YOUR ASSIGNMENT ->
Please find every line below that contains the word "values", and copy each one out in full.

EXERCISE MATERIALS ->
═══

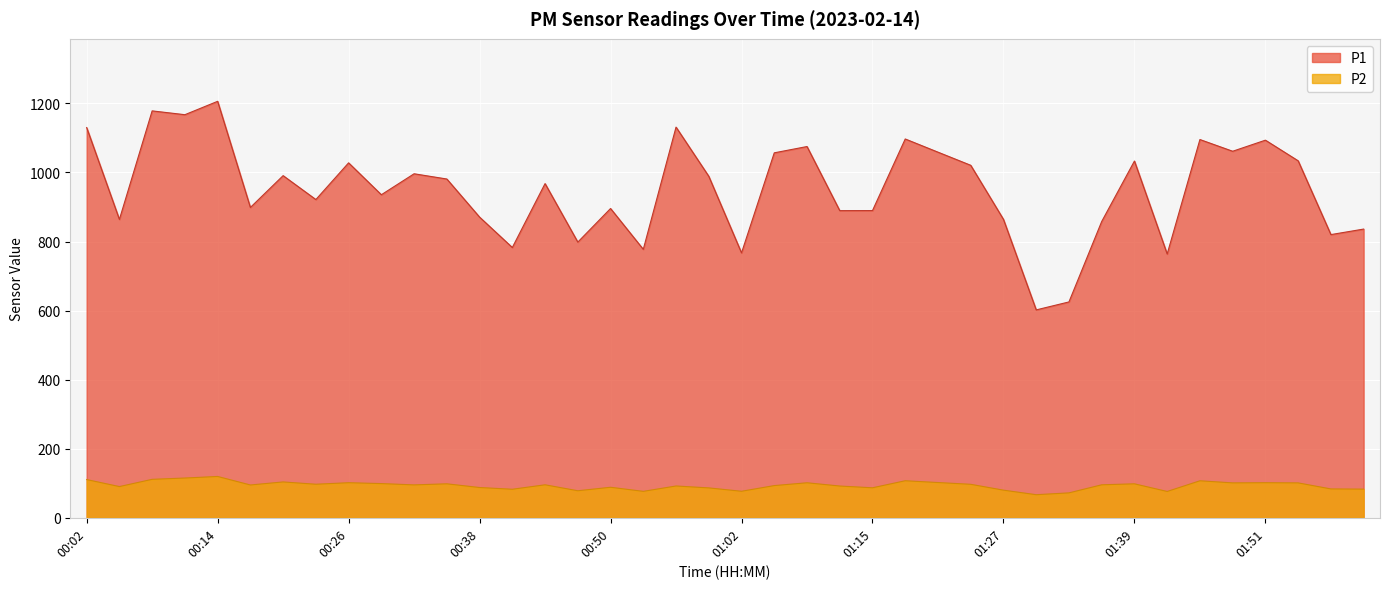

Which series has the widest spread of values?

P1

═══

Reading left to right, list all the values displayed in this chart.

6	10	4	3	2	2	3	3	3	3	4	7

═══

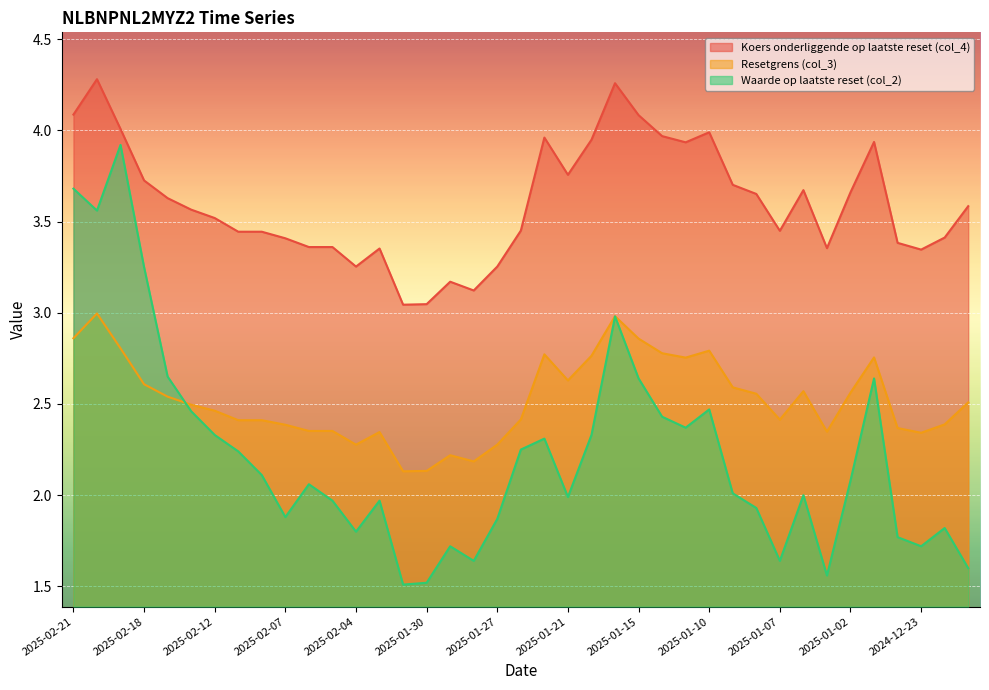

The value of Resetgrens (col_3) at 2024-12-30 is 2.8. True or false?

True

═══

RESULT OF THE EXERCISE ->
Which series has the widest spread of values?
Reading left to right, list all the values displayed in this chart.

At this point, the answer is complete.